If Narendra is concerned that she too might be expected to look like Rose McDonnell, she can relax, as it is also expected of her to become a paediatric doctor like Rose McDonnell and hold her own with other top female competitors such as Alicia Molik and Cathy Freeman in their chosen field of competition.

Sit back and think about the motives behind the young women that enter such beauty pageants as Miss University, Narendra, you too might decide to engage in competition, perhaps ignorant disregard? Well you are already the excellent at that!

Ben March
Perth

Aboriginal leadership

An Aboriginal group in Adelaide at the Otherway Centre are leading the way in Australia by working for refugees and asylum seekers. This year they have published an A2-size poster of an Afghan family in, as it were, a crib scene with the Christmas story on one side and the words: "Is there room in Australia for this Afghan family?"

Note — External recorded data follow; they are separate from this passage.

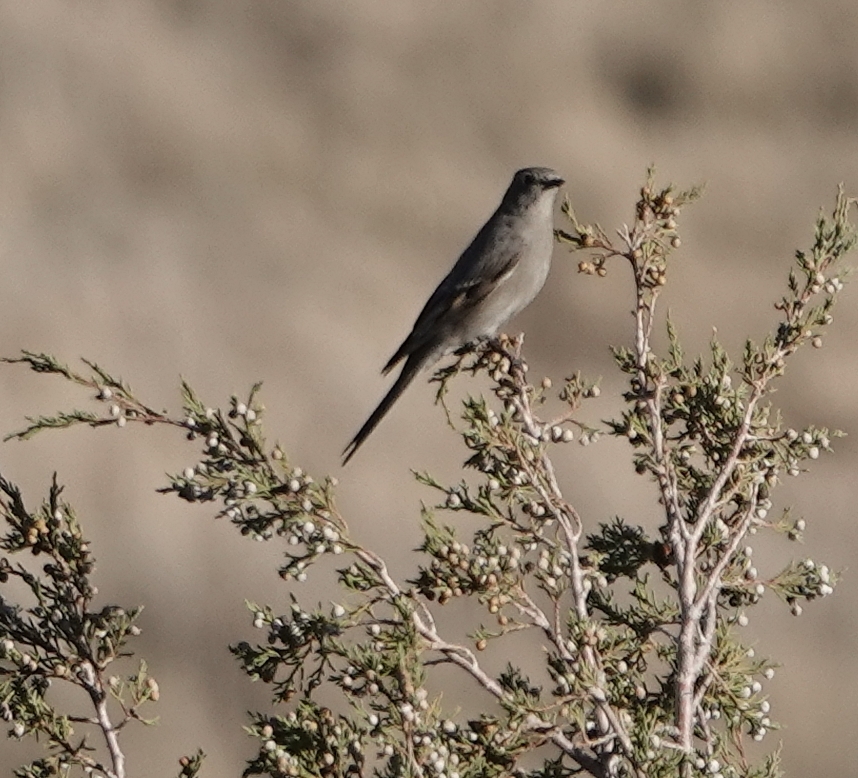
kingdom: Animalia
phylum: Chordata
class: Aves
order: Passeriformes
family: Turdidae
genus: Myadestes
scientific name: Myadestes townsendi
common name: Townsend's solitaire
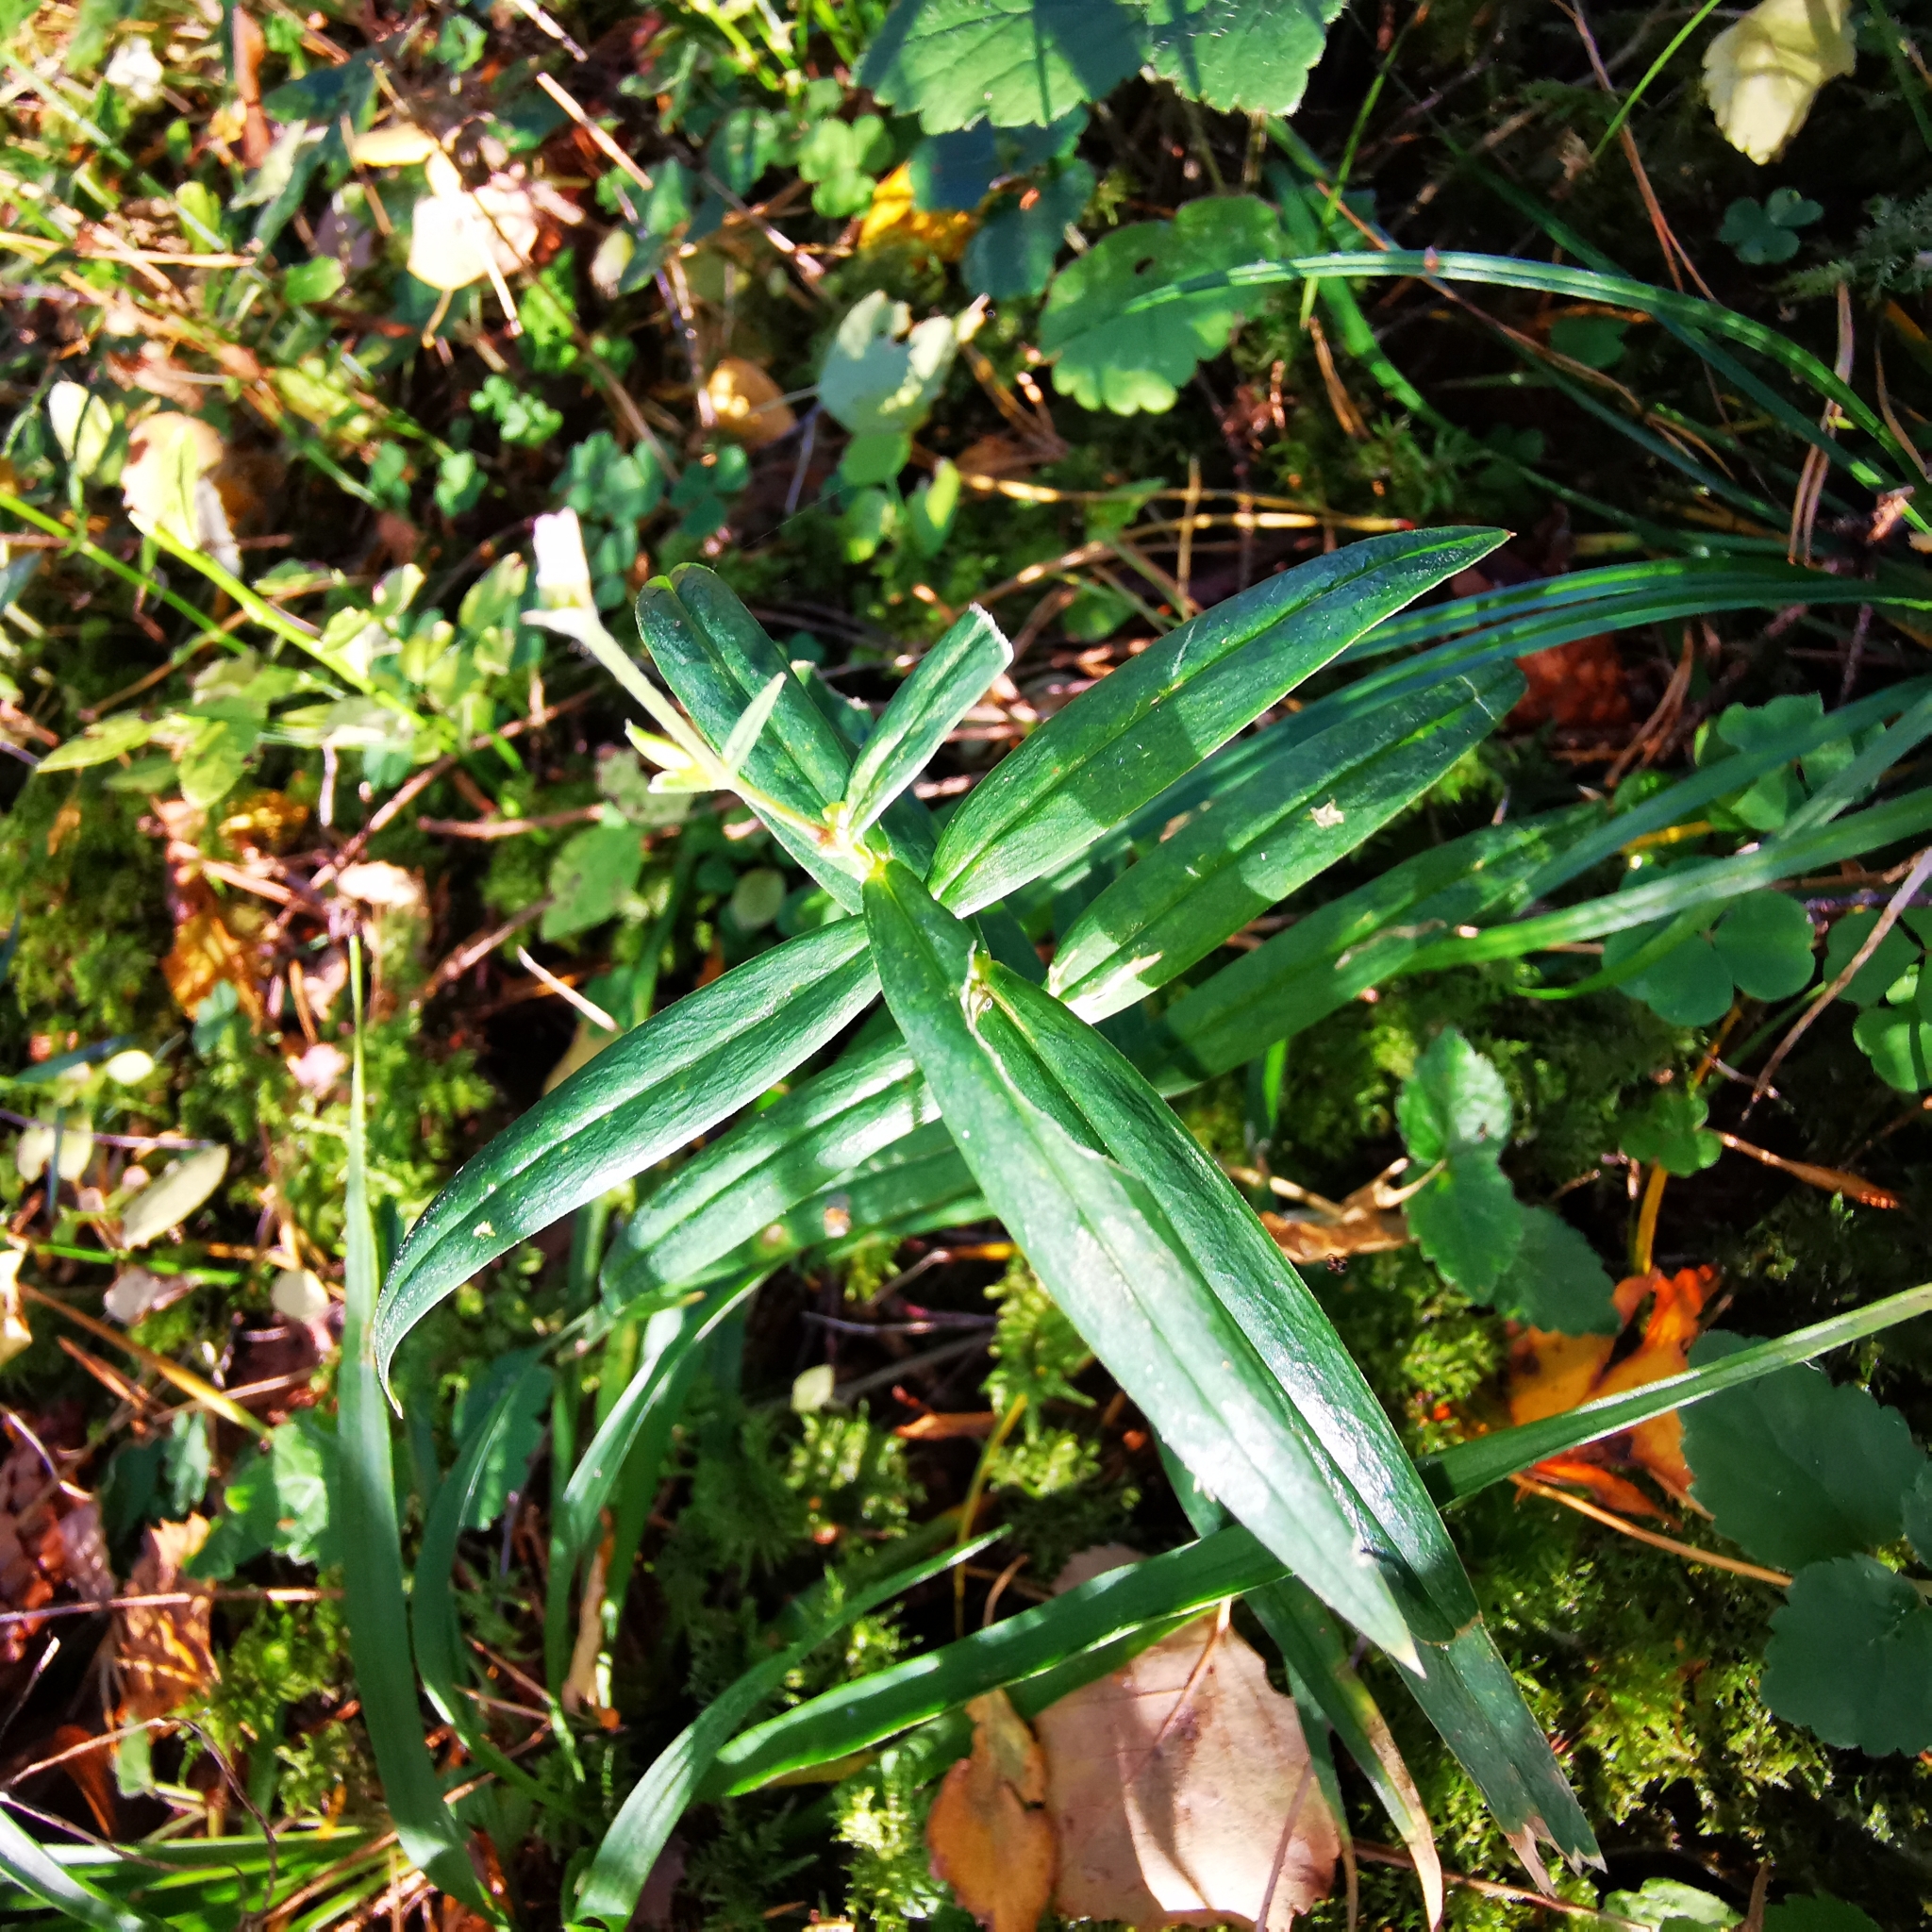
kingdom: Plantae
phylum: Tracheophyta
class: Magnoliopsida
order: Caryophyllales
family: Caryophyllaceae
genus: Rabelera
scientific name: Rabelera holostea
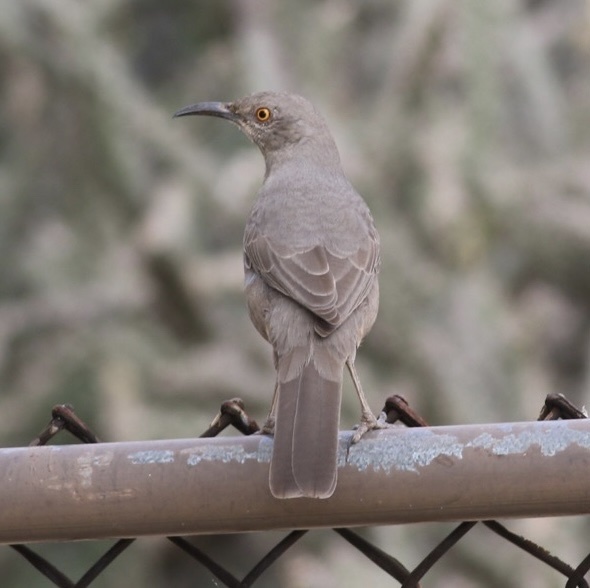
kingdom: Animalia
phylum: Chordata
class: Aves
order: Passeriformes
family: Mimidae
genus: Toxostoma
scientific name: Toxostoma curvirostre
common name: Curve-billed thrasher
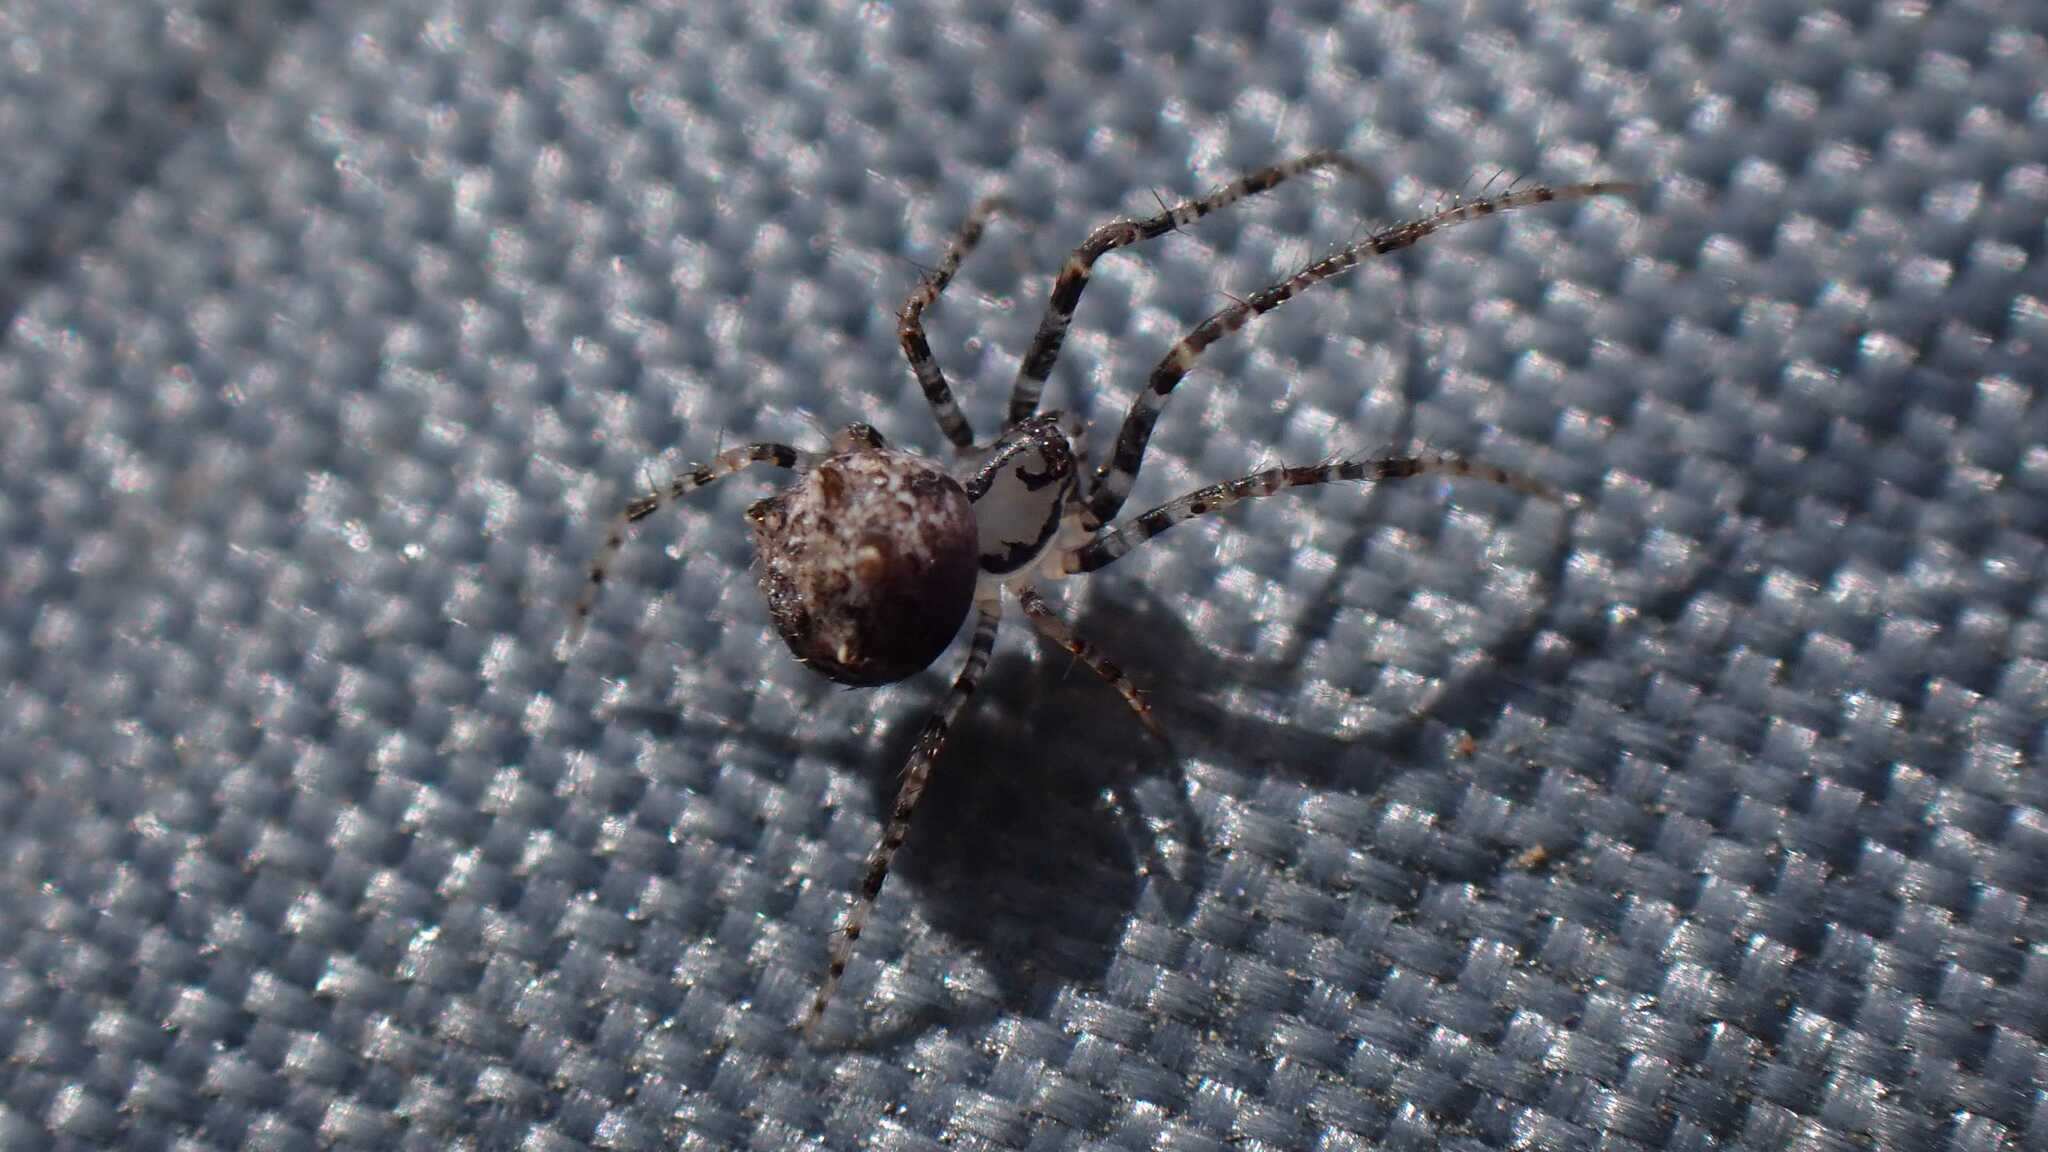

It is a very powerful statement!

It is so good to see our Aboriginal people taking such leadership and initiative that I want the whole world to know what they are doing. The father is actually employed by the Otherway Centre as part of their involvement with others. The site address is <http://www.acc.asn.au\>. Do have a look at the poster, please.

Another interesting snippet is also on the internet and that is the comparison between Santa Claus and St Nicholas. One is commercial and the other is compassion. This can be found at <http://www.stnicholascenter.org/Bris?pageID=36> and go to compare Santa Claus and St Nicholas.

Helen-Mary Langlands

From Green Left Weekly, January 14, 2004.